Dr. Vokes on Screening, Epidemiology, and Smoking in Lung Cancer

Everett E. Vokes, MD, chair, Department of Medicine, investigator of head and neck and lung cancer, University of Chicago, discusses a plenary session that covered prevention and screening at the 16th World Conference on Lung Cancer.

Everett E. Vokes, MD, Giant of Cancer Care: Head and Neck Cancer, chair, Department of Medicine, investigator of head and neck and lung cancer, University of Chicago, discusses a plenary session that covered prevention and screening at the 16th World Conference on Lung Cancer.
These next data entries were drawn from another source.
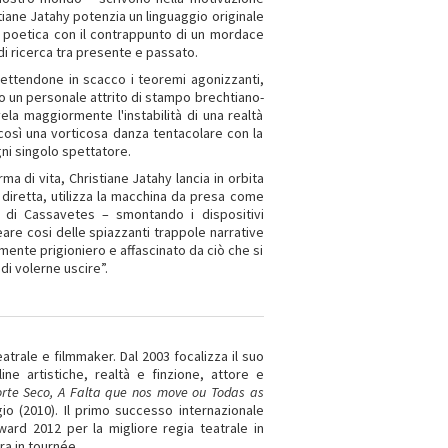
istiane Jatahy potenzia un linguaggio originale
ne poetica con il contrappunto di un mordace
di ricerca tra presente e passato.
ttendone in scacco i teoremi agonizzanti,
so un personale attrito di stampo brechtiano-
vela maggiormente l'instabilità di una realtà
così una vorticosa danza tentacolare con la
gni singolo spettatore.
a di vita, Christiane Jatahy lancia in orbita
diretta, utilizza la macchina da presa come
m di Cassavetes – smontando i dispositivi
creare cosi delle spiazzanti trappole narrative
vamente prigioniero e affascinato da ciò che si
di volerne uscire”.
atrale e filmmaker. Dal 2003 focalizza il suo
ine artistiche, realtà e finzione, attore e
rte Seco, A Falta que nos move ou Todas as
io (2010). Il primo successo internazionale
ward 2012 per la migliore regia teatrale in
ra in tournée.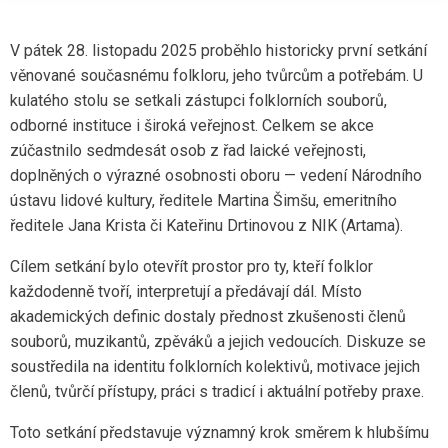
V pátek 28. listopadu 2025 proběhlo historicky první setkání
věnované současnému folkloru, jeho tvůrcům a potřebám. U
kulatého stolu se setkali zástupci folklorních souborů,
odborné instituce i široká veřejnost. Celkem se akce
zúčastnilo sedmdesát osob z řad laické veřejnosti,
doplněných o výrazné osobnosti oboru — vedení Národního
ústavu lidové kultury, ředitele Martina Šimšu, emeritního
ředitele Jana Krista či Kateřinu Drtinovou z NIK (Artama).
Cílem setkání bylo otevřít prostor pro ty, kteří folklor
každodenně tvoří, interpretují a předávají dál. Místo
akademických definic dostaly přednost zkušenosti členů
souborů, muzikantů, zpěváků a jejich vedoucích. Diskuze se
soustředila na identitu folklorních kolektivů, motivace jejich
členů, tvůrčí přístupy, práci s tradicí i aktuální potřeby praxe.
Toto setkání představuje významný krok směrem k hlubšímu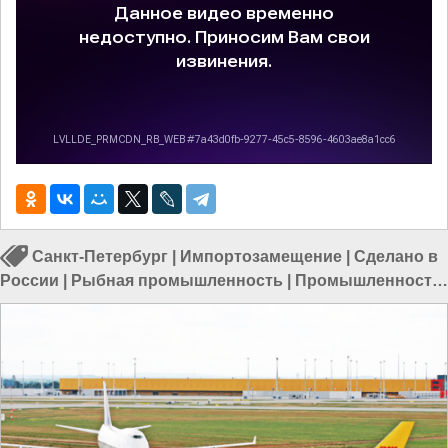
Санкт-Петербург
|
Импортозамещение
|
Сделано в
России
|
Рыбная промышленность
|
Промышленность
в России
|
Производство в России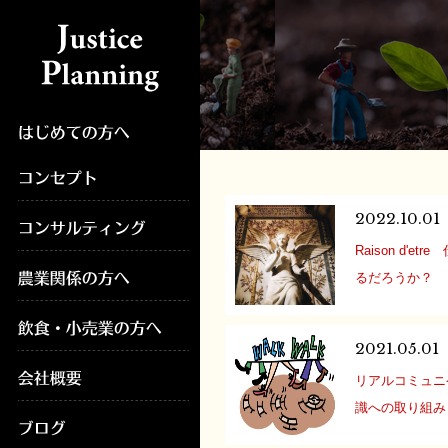
2022.10.01
Raison d'e
るだろうか？ ･
学生時代の恩師
っているものが
2021.05.01
存在を自覚し、
リアルコミュニ
を残して人生を
識への取り組み･
頃、自己の存在
３度目の緊急事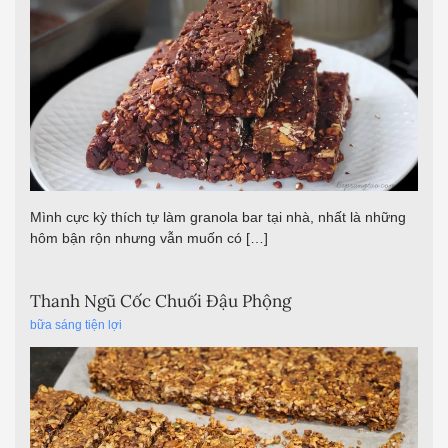
Mình cực kỳ thích tự làm granola bar tại nhà, nhất là những
hôm bận rộn nhưng vẫn muốn có […]
Thanh Ngũ Cốc Chuối Đậu Phộng
bữa sáng tiện lợi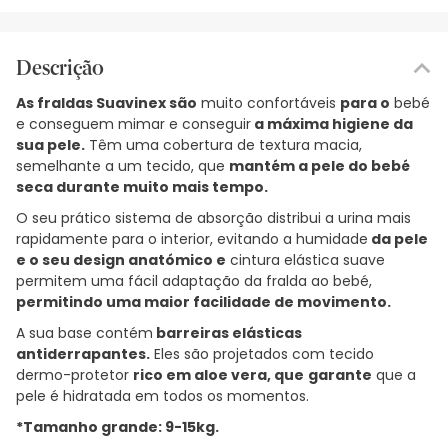
Descrição
As fraldas Suavinex são
muito confortáveis
para o
bebé
e conseguem mimar e conseguir
a máxima higiene da
sua pele.
Têm uma cobertura de textura macia,
semelhante a um tecido, que
mantém a pele do bebé
seca durante muito mais tempo.
O seu prático sistema de absorção distribui a urina mais
rapidamente para o interior, evitando a humidade
da pele
e o seu design anatómico e
cintura elástica suave
permitem uma fácil adaptação da fralda ao bebé,
permitindo uma maior facilidade de movimento.
A sua base contém
barreiras elásticas
antiderrapantes.
Eles são projetados com tecido
dermo-protetor
rico em aloe vera, que
garante
que a
pele é hidratada em todos os momentos.
*Tamanho grande: 9-15kg.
One talk, delivered by Christine Berg, MD, from Johns Hopkins University, emphasized the importance of screening. Berg provided an update on data that have shown that screening can reduce mortality by 20% among heavy smokers.

In the same session, David Christiani, MD, MPH, from the Harvard School of Public Health, gave a talk on the epidemiology of smoking. Though the population of smokers has decreased from about 50% to 17%, there are increasing socioeconomic concerns, Vokes says.

Finally, Graham Warren, MD, PhD, from the Medical University of South Carolina, presented on the clinical, biologic and behavioral considerations of smoking cessation among patients diagnosed with lung cancer. The question of whether or not it is important for patients to stop smoking was answered, Vokes says. There is suggestive evidence that continued smoking decreases the potential of curative therapy. Treatment should be pursued without further exposure to tobacco.